**Arbeitsaufträge:**
a – Warum drängte Gustav Pistor laut dem Text über das PVC-Technikum darauf, die Eigenschaften des neuen Stoffes zu verbessern? Antworten Sie in ein bis drei Sätzen.
b – Ändern Sie im Text über das PVC-Technikum den Abschnitt von „Ein Beitrag von“ bis „der Weg gefunden, PVC allseitig in der Wirtschaft einzusetzen.“, indem Sie „Gebäude“ durch „Bauwerk“ ersetzen.

Kategorien
Textbeitrag

Das PVC-Technikum in Bitterfeld

Ein Beitrag von Günter Matter

Der Direktor des IG Farben-Werkes in Bitterfeld, Gustav Pistor (1872-1960), drängte darauf, die Eigenschaften des polymerisierten Vinylchlorids zu verbessern. Eigens dafür ließ er das sogenannte PVC-Technikum errichten. In dem 1935 fertiggestellten Gebäude wurde der Weg gefunden, PVC allseitig in der Wirtschaft einzusetzen.

Als Verbraucher kennen wir PVC nur als einen eingefärbten Kunststoff in Form von Profilen, Rohren, Folien, Fußbodenbelag oder sonstigen Produkten. Doch das polymerisierte Vinylchlorid, das erstmals Anfang der 1930er Jahre in Bitterfeld hergestellt wurde, ist ein weißes Pulver, welches erst durch weitere Verarbeitungsschritte zu dem wird, was wir landläufig unter PVC verstehen. Die Enttäuschung war groß, als man 1930 aus dem Bitterfelder PVC-Pulver Fertigprodukte herstellte. Die gefertigten Teile waren spröde und hatten eine geringe Festigkeit. Der Direktor des IG Farben-Werkes in Bitterfeld, Gustav Pistor (1872-1960), drängte deshalb darauf, die Eigenschaften dieses neuen Stoffes zu verbessern. Eigens dafür ließ er das sogenannte PVC-Technikum errichten. In dem 1935 fertiggestellten Gebäude wurde dann ein Weg gefunden, PVC allseitig in der Wirtschaft einzusetzen.1

1835 hatte Henri Victor Regnault (1810-1878) durch Einwirkung von Sonnenlicht auf eine Vinylchlorid-(VC)-Mixtur (C2H3Cl) ein weißes Pulver erhalten, ohne zu ahnen, dass es Polyvinylchlorid (PVC) war. Erst 100 Jahre später erkannte man die Bedeutung der Substanz.

**Auflistung:**
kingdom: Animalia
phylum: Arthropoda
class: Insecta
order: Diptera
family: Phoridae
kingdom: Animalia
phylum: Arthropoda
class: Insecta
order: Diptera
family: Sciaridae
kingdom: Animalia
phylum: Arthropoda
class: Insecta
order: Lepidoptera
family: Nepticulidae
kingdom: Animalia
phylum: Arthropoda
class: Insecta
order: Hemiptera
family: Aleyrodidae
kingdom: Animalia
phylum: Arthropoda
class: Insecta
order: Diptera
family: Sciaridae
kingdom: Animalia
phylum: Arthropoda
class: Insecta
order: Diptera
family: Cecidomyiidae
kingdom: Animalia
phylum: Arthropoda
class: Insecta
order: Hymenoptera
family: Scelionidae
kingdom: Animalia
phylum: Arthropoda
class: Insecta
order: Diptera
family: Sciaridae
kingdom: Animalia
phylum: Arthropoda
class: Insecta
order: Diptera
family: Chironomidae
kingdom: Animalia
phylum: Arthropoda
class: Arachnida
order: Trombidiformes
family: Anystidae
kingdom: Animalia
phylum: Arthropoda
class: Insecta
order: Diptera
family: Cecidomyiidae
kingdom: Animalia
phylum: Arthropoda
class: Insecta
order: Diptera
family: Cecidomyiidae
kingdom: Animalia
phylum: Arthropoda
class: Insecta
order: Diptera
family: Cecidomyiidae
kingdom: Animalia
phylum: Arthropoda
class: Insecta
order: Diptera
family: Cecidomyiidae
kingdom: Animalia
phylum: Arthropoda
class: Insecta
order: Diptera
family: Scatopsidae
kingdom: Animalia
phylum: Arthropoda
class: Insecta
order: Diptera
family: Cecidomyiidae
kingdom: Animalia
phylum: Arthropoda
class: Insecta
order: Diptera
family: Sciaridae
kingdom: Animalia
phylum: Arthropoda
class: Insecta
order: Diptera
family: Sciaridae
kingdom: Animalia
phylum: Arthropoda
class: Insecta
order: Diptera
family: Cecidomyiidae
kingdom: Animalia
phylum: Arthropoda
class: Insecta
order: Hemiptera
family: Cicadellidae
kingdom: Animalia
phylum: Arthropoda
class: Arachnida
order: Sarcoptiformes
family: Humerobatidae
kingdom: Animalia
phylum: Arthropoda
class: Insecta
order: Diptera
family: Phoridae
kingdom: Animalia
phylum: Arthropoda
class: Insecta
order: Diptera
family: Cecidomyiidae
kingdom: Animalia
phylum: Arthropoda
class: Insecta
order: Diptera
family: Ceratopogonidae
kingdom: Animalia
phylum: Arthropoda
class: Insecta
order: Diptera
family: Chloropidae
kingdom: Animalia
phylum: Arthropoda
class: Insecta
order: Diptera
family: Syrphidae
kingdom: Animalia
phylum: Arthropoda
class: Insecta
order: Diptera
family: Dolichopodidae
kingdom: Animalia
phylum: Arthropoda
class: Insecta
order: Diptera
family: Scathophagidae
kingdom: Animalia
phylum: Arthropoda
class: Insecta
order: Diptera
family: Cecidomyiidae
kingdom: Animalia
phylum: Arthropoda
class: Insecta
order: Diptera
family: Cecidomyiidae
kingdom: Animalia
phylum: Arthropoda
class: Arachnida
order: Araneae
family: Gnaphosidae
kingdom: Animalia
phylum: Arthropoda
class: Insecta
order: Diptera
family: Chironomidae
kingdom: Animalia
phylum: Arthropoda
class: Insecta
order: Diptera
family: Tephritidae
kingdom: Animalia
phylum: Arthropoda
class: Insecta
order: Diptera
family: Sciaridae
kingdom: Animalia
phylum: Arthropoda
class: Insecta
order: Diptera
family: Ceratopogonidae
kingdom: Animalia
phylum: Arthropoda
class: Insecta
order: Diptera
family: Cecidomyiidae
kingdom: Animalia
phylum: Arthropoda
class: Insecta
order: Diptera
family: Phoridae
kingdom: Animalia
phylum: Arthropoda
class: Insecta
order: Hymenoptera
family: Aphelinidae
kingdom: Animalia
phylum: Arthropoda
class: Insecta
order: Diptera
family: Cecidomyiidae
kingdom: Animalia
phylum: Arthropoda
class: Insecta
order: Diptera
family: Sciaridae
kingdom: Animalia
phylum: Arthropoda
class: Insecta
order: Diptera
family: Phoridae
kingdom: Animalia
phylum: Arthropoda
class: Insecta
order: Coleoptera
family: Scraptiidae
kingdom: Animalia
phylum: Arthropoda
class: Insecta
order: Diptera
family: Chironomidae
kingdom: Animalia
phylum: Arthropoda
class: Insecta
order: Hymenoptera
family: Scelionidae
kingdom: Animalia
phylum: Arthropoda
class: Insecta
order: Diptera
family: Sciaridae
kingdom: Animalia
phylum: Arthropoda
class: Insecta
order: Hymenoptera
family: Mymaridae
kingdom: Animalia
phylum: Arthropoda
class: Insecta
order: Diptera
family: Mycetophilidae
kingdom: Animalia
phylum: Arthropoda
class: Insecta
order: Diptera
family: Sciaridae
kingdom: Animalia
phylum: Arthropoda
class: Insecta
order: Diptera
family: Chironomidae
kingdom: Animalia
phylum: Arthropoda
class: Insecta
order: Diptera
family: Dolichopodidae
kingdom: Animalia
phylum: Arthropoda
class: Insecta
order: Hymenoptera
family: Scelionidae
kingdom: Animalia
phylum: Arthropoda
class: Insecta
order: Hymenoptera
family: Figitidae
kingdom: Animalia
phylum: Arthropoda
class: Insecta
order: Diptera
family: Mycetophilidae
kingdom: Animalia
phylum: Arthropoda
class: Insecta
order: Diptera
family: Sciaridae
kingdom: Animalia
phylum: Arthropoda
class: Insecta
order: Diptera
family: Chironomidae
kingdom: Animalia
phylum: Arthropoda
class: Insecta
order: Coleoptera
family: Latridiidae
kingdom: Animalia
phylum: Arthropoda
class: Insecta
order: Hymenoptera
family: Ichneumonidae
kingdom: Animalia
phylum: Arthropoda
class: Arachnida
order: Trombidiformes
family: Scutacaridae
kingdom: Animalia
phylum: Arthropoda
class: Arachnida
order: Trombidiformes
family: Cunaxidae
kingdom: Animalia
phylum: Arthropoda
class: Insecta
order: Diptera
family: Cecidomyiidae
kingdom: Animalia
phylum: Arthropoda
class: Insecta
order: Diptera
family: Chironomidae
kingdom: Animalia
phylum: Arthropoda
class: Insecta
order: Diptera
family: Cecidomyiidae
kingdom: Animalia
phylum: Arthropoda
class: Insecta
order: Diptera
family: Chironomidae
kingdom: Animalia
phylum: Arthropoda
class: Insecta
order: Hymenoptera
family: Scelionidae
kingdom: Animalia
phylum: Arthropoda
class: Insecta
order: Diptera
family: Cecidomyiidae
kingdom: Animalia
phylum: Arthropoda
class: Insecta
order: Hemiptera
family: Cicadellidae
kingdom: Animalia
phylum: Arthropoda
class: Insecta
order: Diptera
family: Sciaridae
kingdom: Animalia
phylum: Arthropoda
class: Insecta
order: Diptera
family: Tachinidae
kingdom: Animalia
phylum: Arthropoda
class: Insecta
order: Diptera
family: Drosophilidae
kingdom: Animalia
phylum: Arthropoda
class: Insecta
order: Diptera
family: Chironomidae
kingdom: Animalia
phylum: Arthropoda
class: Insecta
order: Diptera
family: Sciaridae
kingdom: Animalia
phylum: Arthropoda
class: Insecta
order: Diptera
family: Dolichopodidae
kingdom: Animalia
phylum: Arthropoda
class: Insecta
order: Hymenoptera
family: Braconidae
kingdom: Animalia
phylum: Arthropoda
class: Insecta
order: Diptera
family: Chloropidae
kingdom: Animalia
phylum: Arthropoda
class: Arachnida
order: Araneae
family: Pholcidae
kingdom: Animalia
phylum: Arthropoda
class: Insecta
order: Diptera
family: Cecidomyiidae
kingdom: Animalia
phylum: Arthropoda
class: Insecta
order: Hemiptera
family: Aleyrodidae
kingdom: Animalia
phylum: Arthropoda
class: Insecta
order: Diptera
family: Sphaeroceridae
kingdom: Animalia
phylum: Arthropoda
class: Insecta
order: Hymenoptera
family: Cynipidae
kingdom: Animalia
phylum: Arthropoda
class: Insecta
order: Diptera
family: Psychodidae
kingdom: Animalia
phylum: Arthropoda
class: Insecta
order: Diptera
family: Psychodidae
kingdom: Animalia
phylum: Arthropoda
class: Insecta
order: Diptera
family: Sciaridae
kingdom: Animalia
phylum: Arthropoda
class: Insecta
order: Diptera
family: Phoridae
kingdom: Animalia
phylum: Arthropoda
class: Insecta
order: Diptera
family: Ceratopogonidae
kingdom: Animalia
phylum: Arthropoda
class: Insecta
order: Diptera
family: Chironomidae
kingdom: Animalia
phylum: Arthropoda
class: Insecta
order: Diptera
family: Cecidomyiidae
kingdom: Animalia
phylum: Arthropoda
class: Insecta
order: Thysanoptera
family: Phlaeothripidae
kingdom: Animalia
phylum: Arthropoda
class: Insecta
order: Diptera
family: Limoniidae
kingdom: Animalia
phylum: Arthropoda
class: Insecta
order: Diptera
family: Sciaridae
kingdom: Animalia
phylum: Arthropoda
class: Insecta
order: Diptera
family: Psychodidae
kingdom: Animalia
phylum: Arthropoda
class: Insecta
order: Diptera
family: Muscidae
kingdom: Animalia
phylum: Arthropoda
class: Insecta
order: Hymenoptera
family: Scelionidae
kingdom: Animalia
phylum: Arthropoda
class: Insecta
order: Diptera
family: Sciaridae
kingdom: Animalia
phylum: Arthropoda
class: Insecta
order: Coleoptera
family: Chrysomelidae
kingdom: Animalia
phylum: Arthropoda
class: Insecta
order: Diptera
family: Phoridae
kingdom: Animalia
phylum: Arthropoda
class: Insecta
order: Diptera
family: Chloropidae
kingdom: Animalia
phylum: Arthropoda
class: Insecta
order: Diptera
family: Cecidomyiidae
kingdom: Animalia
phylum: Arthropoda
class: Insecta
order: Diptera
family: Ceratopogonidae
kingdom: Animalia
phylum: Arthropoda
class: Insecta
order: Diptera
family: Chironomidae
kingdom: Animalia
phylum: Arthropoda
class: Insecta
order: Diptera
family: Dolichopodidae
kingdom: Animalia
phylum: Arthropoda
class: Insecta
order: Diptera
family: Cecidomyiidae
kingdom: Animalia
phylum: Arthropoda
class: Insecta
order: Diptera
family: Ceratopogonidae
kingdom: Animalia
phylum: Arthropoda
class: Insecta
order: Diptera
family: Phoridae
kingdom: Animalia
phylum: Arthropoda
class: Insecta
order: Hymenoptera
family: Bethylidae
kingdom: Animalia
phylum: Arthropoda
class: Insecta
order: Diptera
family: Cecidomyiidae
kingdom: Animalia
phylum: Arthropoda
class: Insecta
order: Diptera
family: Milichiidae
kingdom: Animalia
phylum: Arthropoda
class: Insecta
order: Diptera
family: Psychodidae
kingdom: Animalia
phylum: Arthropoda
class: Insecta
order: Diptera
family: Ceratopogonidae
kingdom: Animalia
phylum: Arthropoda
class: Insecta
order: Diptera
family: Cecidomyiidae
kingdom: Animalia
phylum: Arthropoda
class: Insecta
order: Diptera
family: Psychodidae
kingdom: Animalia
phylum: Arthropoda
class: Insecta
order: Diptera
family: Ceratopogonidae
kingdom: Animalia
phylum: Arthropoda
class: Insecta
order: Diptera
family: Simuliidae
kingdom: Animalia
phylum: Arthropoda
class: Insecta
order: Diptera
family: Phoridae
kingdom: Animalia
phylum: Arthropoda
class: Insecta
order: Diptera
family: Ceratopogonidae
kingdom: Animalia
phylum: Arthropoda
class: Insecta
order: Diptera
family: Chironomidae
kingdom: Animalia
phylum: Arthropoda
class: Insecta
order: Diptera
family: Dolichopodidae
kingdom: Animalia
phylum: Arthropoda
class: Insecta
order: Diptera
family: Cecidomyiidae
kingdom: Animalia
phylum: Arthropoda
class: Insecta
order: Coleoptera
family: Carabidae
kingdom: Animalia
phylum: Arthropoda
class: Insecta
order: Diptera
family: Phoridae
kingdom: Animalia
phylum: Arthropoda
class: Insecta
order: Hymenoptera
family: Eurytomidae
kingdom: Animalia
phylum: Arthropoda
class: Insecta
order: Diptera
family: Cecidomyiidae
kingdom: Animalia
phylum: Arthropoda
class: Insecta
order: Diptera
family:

**Lösungen:**
a – Man hatte 1930 aus dem Bitterfelder PVC-Pulver Fertigprodukte hergestellt. Die gefertigten Teile waren jedoch spröde und hatten eine geringe Festigkeit. Deshalb drängte Pistor darauf, die Eigenschaften zu verbessern.

b –
Ein Beitrag von Günter Matter

Der Direktor des IG Farben-Werkes in Bitterfeld, Gustav Pistor (1872-1960), drängte darauf, die Eigenschaften des polymerisierten Vinylchlorids zu verbessern. Eigens dafür ließ er das sogenannte PVC-Technikum errichten. In dem 1935 fertiggestellten Bauwerk wurde der Weg gefunden, PVC allseitig in der Wirtschaft einzusetzen.